Nevertheless, the practice of polyamory is alive, if not necessarily well, in my denomination. One of our elders is a member of a long-term triadic relationship and is very open about his relationship. During the state of the clergy meeting at our most recent clergy conference he expressed his hope that one day many of our clergy would be able to come out of the closet regarding their relationship status --and still be called to serve churches in our mostly congregationalist polity. A clergyperson in my region is very open about her long-term triadic relationship --and I was blessed to serve them communion at the closing worship service of this year's General Conference, when I felt no fear in acknowledging their triad, because in MCC our communion table is open to everyone. That is enough justification.
I was asked not long ago if, as a clergy person I would unite two persons in Holy Union who had an open relationship. [Many polyamorists would not define an open relationship between two persons as polyamorist.] I said that, Yes, I would --as long as I was convinced that the couple in question were thoroughly committed to one another and thoroughly confortable with their agreement with one another to be open. I would want them to discuss and agree upon what was acceptable to each in their openness, as well as ask them the usual hard questions one asks couples who are about to commit.
The same person also asked me if, as a clergy person, I would unite more than 2 people in a Holy Union. I said that MCC bylaws currently prohibited me from doing so and that I would not endanger my clergy credentials by opening myself up to complaint --but that I would do my best to work with that group of individuals to come up with a commitment ceremony, a time of blessing that would somehow acknowledge the sacredness of their relationship. Or I would refer them to someone else who would perform a Holy Union for them.
I am not happy with my response to that question, because I know what it is like to be excluded from full inclusion in a faith community. I know what it is like to have my gifts and graces for ministry denied because of whom I love. I know what "the closet" feels like: it looks and feels very much like a tomb.
Someone might accuse me of advocating for what some call "marriage-lite." I don't think I am, because, from what I have observed about people in open relationships and people in polyamorist relationships, their unions are far more complicated than the usual dyadic relationship. To make them work, participants in these relationships must be far more intentional about their commitments, their communication and their care for one another. It calls for a certain kind of unselfishness, often called "comperssion" by polyamorists, in which one lover delights that another lover has experienced pleasure in loving yet another ...

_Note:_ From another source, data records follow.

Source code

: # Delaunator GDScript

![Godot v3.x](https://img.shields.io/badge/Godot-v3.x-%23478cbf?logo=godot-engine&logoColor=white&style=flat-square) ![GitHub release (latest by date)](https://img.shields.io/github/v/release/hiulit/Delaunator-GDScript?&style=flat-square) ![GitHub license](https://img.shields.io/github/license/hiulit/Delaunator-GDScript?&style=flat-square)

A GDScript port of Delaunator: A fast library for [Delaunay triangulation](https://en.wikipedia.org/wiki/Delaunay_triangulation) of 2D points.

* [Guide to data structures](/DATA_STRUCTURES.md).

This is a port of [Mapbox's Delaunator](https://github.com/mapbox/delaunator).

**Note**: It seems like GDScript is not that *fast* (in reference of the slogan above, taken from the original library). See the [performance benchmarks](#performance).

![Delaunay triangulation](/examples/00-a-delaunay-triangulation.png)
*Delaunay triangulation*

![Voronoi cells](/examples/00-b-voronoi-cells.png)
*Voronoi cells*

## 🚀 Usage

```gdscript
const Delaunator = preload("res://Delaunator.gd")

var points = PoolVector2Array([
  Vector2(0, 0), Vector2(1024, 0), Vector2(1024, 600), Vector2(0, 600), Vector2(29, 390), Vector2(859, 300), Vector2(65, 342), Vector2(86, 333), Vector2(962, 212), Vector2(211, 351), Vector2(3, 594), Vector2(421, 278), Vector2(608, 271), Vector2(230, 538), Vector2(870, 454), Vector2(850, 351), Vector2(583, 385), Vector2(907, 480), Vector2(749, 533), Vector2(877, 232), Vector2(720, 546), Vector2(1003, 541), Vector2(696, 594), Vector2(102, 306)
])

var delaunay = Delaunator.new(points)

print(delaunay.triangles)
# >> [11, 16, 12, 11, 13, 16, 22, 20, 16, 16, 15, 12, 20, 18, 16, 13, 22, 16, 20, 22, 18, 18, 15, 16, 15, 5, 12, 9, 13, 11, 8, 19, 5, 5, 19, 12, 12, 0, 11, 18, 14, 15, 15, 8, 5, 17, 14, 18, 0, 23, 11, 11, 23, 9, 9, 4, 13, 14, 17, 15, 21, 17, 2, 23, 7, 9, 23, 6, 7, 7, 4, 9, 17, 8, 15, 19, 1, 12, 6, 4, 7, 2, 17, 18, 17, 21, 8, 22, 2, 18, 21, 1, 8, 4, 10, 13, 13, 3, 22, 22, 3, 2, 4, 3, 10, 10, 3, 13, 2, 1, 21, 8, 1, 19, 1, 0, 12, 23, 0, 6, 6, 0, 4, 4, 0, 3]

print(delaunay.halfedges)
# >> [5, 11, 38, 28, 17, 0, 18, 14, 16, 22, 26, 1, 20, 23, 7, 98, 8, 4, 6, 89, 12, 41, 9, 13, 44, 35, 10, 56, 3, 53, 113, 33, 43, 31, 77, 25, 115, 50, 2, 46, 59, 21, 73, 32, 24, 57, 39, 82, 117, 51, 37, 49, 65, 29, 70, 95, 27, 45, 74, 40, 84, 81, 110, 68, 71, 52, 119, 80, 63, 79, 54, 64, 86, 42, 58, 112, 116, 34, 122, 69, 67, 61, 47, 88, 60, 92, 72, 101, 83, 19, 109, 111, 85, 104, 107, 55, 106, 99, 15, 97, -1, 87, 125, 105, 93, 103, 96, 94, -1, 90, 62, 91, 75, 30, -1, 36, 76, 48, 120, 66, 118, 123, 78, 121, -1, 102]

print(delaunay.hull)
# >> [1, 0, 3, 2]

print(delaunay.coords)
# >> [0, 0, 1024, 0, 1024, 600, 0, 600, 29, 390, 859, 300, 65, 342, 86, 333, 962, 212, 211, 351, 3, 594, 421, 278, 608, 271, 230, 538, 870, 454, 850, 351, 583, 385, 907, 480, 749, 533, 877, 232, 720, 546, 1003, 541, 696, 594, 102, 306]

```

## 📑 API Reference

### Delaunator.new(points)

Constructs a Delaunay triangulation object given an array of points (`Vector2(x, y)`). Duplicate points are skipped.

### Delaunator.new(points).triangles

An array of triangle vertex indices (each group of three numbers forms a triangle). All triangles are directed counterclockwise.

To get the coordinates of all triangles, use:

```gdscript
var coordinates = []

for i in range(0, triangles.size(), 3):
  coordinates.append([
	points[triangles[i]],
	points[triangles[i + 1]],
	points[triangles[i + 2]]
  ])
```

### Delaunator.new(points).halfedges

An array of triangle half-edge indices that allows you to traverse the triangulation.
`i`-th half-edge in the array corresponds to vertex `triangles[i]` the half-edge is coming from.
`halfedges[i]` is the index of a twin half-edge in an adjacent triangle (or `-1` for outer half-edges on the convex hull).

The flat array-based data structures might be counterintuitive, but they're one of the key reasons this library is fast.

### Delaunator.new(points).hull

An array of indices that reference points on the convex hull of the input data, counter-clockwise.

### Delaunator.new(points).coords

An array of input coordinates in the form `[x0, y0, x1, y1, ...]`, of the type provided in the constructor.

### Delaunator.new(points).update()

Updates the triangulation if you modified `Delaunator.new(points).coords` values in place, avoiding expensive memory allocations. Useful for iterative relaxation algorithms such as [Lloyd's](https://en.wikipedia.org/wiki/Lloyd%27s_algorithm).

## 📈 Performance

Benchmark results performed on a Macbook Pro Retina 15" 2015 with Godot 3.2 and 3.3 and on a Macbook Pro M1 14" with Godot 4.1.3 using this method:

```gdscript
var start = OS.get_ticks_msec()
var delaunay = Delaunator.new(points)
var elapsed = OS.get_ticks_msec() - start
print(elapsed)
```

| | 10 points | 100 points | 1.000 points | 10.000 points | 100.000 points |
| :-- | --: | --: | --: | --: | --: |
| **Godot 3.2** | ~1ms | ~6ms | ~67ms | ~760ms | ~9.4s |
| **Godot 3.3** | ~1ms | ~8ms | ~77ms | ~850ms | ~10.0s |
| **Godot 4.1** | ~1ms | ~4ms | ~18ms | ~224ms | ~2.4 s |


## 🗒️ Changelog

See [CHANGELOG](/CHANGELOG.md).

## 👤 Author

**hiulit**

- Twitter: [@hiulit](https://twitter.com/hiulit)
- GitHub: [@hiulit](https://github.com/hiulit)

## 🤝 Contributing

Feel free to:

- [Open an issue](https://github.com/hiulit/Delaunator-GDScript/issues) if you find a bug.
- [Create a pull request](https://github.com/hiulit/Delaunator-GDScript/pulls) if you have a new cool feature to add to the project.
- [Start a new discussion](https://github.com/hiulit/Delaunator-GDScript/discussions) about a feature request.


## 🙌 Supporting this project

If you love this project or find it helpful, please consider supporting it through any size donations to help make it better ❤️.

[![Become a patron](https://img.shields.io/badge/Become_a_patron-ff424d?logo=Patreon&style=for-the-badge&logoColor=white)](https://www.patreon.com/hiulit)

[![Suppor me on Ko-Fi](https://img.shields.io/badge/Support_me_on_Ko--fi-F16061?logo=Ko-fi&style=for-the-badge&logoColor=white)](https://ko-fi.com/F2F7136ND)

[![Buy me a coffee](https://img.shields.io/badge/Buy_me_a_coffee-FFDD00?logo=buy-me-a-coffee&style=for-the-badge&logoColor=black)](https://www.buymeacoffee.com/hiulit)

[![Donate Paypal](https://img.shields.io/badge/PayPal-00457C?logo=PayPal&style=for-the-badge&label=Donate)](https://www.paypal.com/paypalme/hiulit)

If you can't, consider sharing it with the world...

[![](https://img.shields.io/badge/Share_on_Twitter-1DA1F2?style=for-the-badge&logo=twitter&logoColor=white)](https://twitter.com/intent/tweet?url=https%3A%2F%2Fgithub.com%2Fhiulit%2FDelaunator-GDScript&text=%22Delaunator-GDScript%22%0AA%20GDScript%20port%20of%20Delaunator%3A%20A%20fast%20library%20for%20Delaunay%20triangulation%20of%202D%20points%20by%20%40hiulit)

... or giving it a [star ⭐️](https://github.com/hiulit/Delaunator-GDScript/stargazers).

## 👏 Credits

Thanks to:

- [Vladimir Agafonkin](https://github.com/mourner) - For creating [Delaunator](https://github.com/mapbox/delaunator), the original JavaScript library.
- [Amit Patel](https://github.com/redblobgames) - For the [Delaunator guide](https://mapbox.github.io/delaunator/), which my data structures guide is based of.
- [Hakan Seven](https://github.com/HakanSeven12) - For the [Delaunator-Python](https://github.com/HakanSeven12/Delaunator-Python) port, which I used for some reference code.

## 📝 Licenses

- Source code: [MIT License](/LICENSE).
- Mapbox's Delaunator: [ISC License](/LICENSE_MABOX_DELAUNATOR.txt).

Would I personally engage in an open relationship? Nope, because I am in a committed relationship with someone who, currently at least, has no interest in doing that and I, currently at least, have no interest in doing that. If DH ever changes her mind [if Hell freezes over] we'd have to negotiate that.
Would I personally engage in a polyamorist relationship? I'm not sure I'd ever be up for that challenge, for a variety of reasons.
This is a long post --but remember, you didn't have to read it.